Days of Heaven starts with the music of Camille Saint-Saëns, the famous seventh movement (“Aquarium”) of his “Carnival of the Animals”, and the music sets the tone for the rest of the score, composed by the master, Ennio Morricone. Malick’s images are dreamlike in colour yet very clearly “of this world”, and his characters seem to float through existence even though we can easily project our own fears onto them. For once, I think the film’s images themselves surpass even the beauty of the film’s Criterion DVD cover (the poster image at the top).

The film was famously shot mostly at magic hour (that brief window of time after sunset and before darkness), and as a result, the horizon is often bright orange, the sky is tinted purple-orange and the characters are bathed in hues of pink. Malick’s decision to shoot primarily (though, importantly, not exclusively) at this time of day inevitably led to some trouble, including errors in continuity, because shots would change from magic hour to full sunlight in a single scene. However, his directors of photography, Almendros and Wexler, knew how to cope with the demands of their director, and for the most part, these changes in lighting are not very significant.

It is true that the film has less plot than some music videos, but honestly, one doesn’t really care. Malick is a visual storyteller, and he easily manages to fill an entire film with action set on a single farm. The majestic farmhouse, perched on a hill, which looks out over the whole property and is reminiscent of the famous farmhouse in George Stevens’s Giant, appears in many shots in the background, and sometimes the camera pans from the action in a pond or in the fields back to the house in the background.

Brooke Adams’s character, Abby, who looks like a young Ali MacGraw, catches the eye of the farmer, who asks her to stay on at the farm past the end of the season. Her boyfriend, Billy, had heard that the farmer is ill, and they decide to let Abby stay on so that they could inherit the farmer’s money when he dies. Of course, he doesn’t die as quickly as they’d like,  and this fact generates some frustration in Billy. But Abby is carefree and starts to fall in love with the farmer, played by Sam Shepard, who never looked more handsome and genuinely cares for her.

Days of Heaven plays as a kind of memory – an idea supported by the voice-over of Abby’s young sister, Linda, who also joins them at the farm. But for some reason, the Linda on the soundtrack is the voice of the Linda as a young girl, which doesn’t make much sense. Also, the point of the view of the camera is always displaced from one character to another.

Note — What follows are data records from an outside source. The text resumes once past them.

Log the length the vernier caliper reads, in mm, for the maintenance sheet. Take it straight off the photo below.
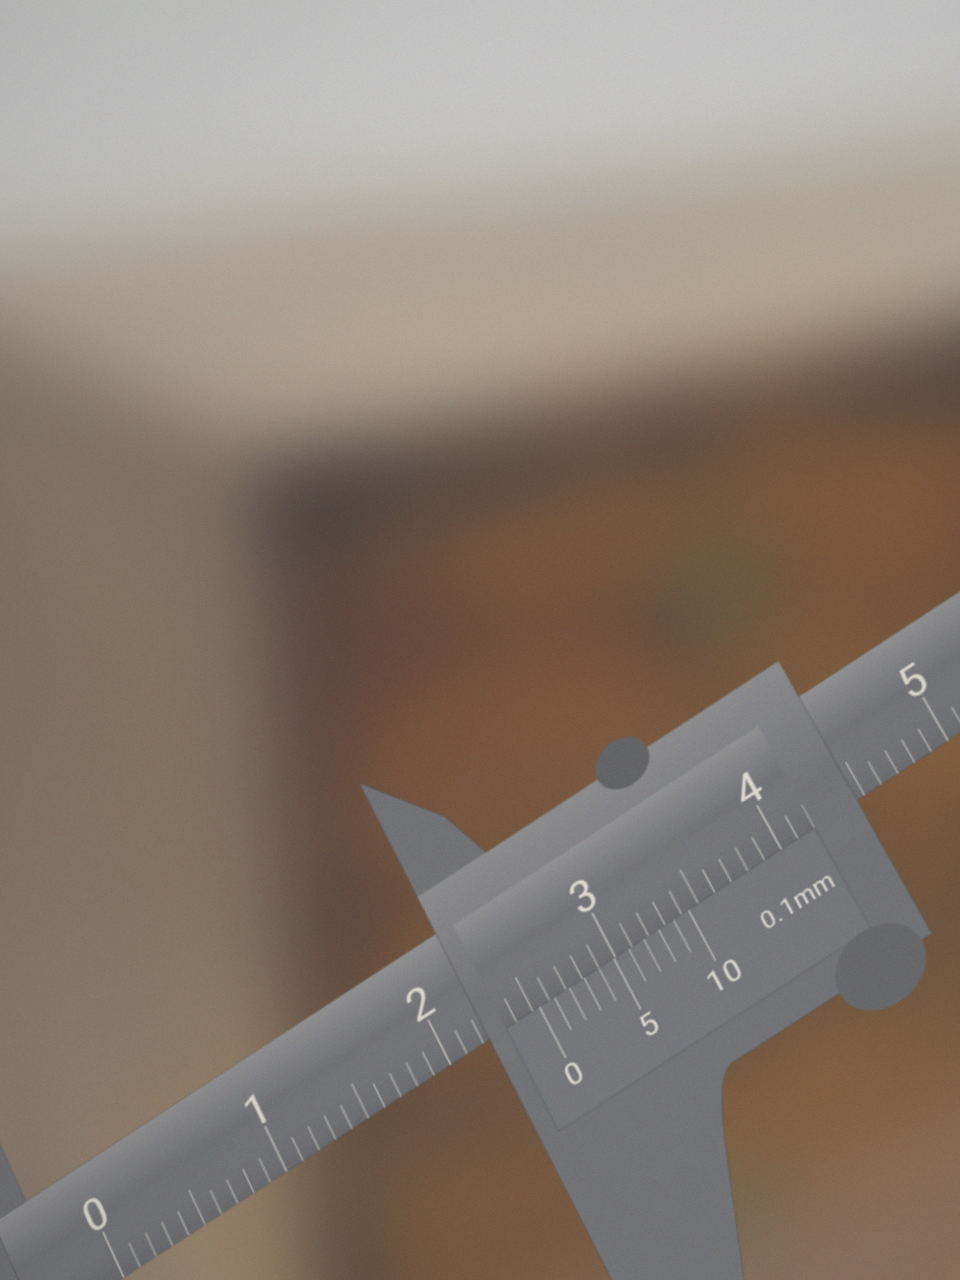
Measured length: 25.4 mm
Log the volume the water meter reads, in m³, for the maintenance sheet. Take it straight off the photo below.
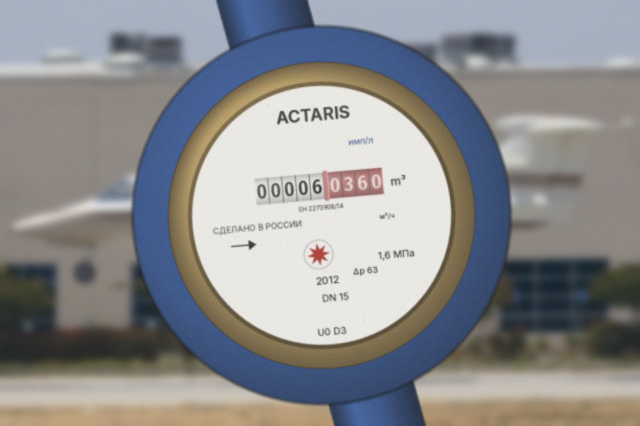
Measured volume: 6.0360 m³
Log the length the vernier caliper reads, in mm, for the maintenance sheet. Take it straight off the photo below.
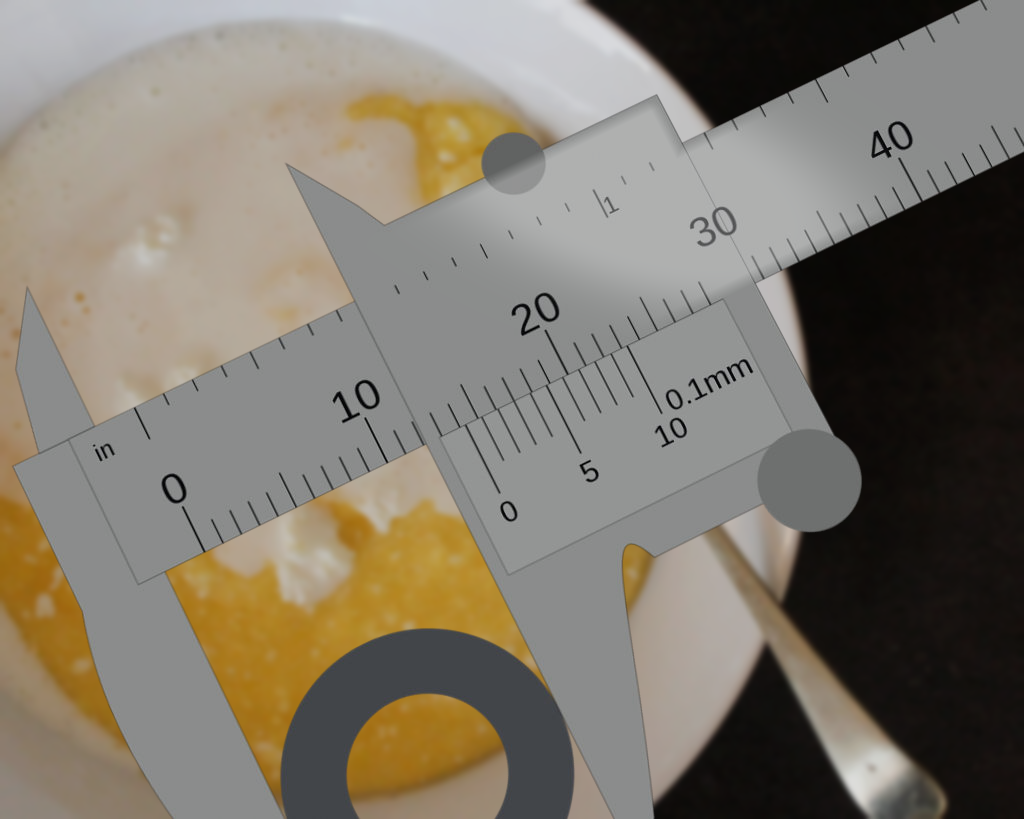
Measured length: 14.3 mm
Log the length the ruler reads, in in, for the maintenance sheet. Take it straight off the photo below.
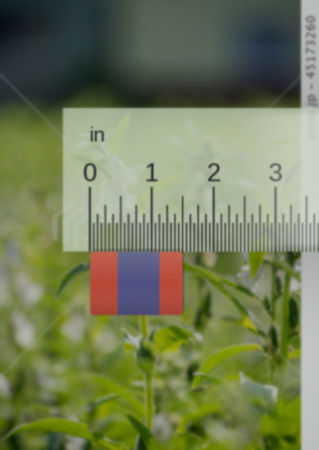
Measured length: 1.5 in
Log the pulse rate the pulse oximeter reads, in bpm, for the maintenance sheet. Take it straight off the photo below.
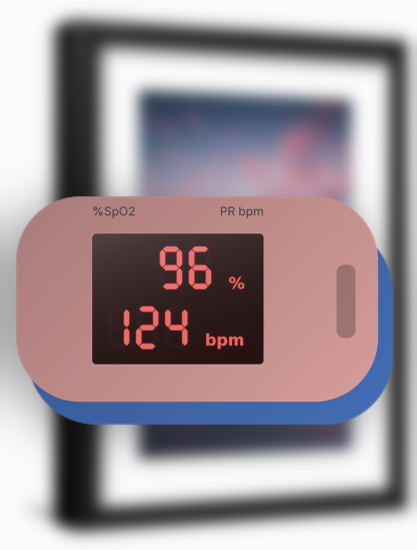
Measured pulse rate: 124 bpm
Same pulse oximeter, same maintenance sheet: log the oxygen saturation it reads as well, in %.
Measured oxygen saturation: 96 %
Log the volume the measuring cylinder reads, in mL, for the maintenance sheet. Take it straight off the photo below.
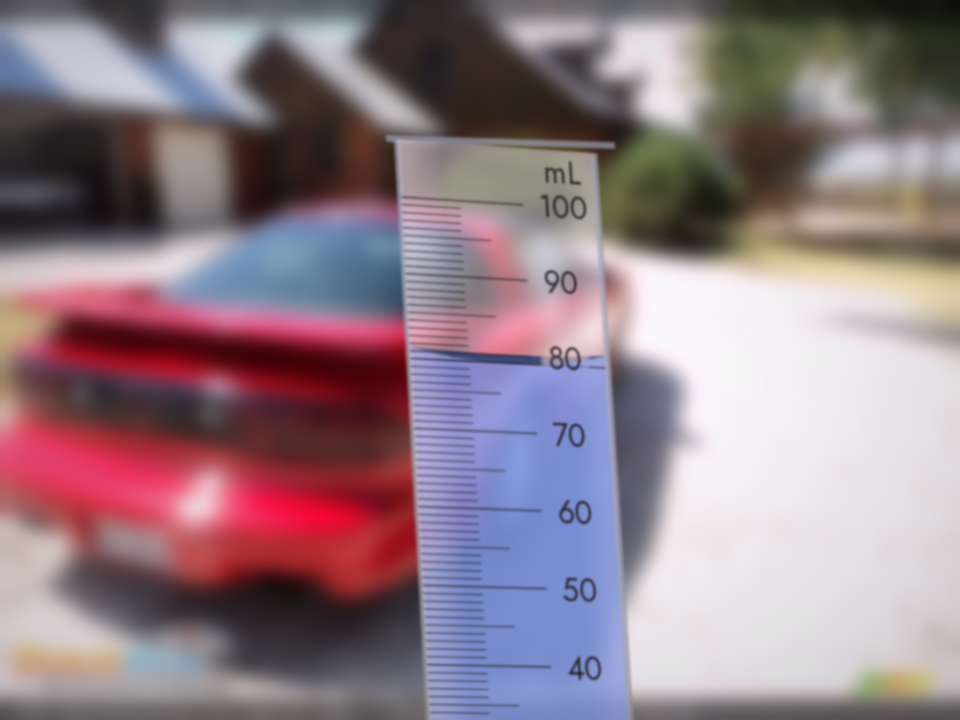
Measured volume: 79 mL
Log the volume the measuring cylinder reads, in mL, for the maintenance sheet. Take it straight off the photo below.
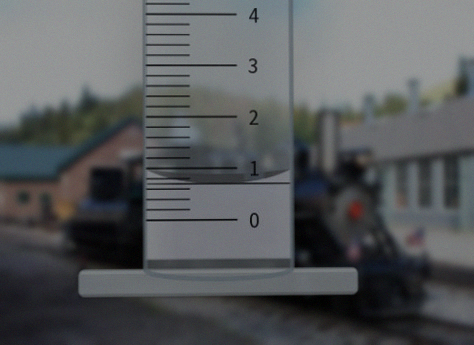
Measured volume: 0.7 mL
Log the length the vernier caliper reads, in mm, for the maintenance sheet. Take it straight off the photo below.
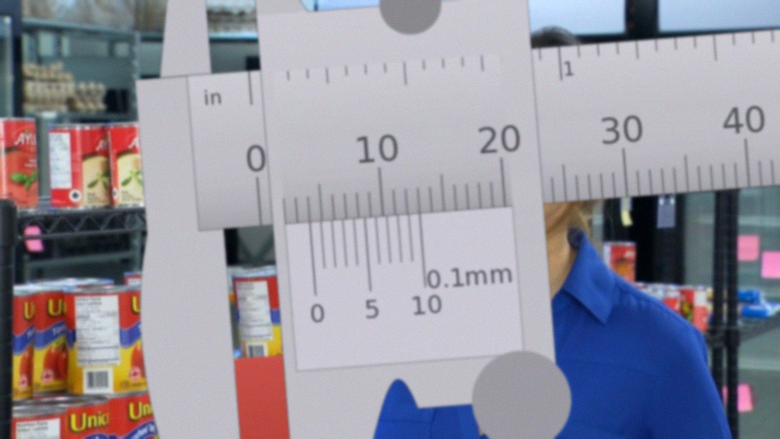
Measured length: 4.0 mm
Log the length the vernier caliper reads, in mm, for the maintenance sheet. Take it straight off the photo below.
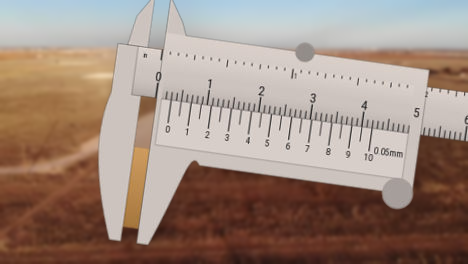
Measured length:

The inspiration for David Gordon Green‘s film, Undertow, is obvious, especially in the way both directors use dialogue in their respective films. In scenes with dialogue, Malick uses the age-old rule of starting a scene as late as possible and ending it as quickly as possible. These conversational moments are effective, although some scenes exist purely for the sake of producing one or two lines of important dialogue before we move on to the next poetic scene with wheat ears quivering under a gentle breeze.

Days of Heaven‘s finest moment, the attack of the locusts, may be compared to the buffalo hunt in Dances with Wolves, but it also has a very important symbolic role to play, as it comes at a critical point in the narrative, and Malick makes use of this moment to introduce his only vertically downward shot – a divine point of view that plays on the locusts’ significance in a biblical context as well.

But for all the beautiful imagery, the central story and, in particular, the characters of Abby and Billy needed to be fleshed out a bit more. Abby, in particular, seems to have no real attachment, and one doesn’t get a clear idea of her true interest. The film contains some interesting glances from smaller characters who are suspicious of the relationship between Abby and her “brother”, Billy, and these are well integrated into the flow of the story.

Terrence Malick’s film is enchanting and, despite any objections one might have about the story or the characters, he demonstrates that the cinema has a powerful ability to present even the simplest of stories in harmonious sounds and images that can be truly astounding.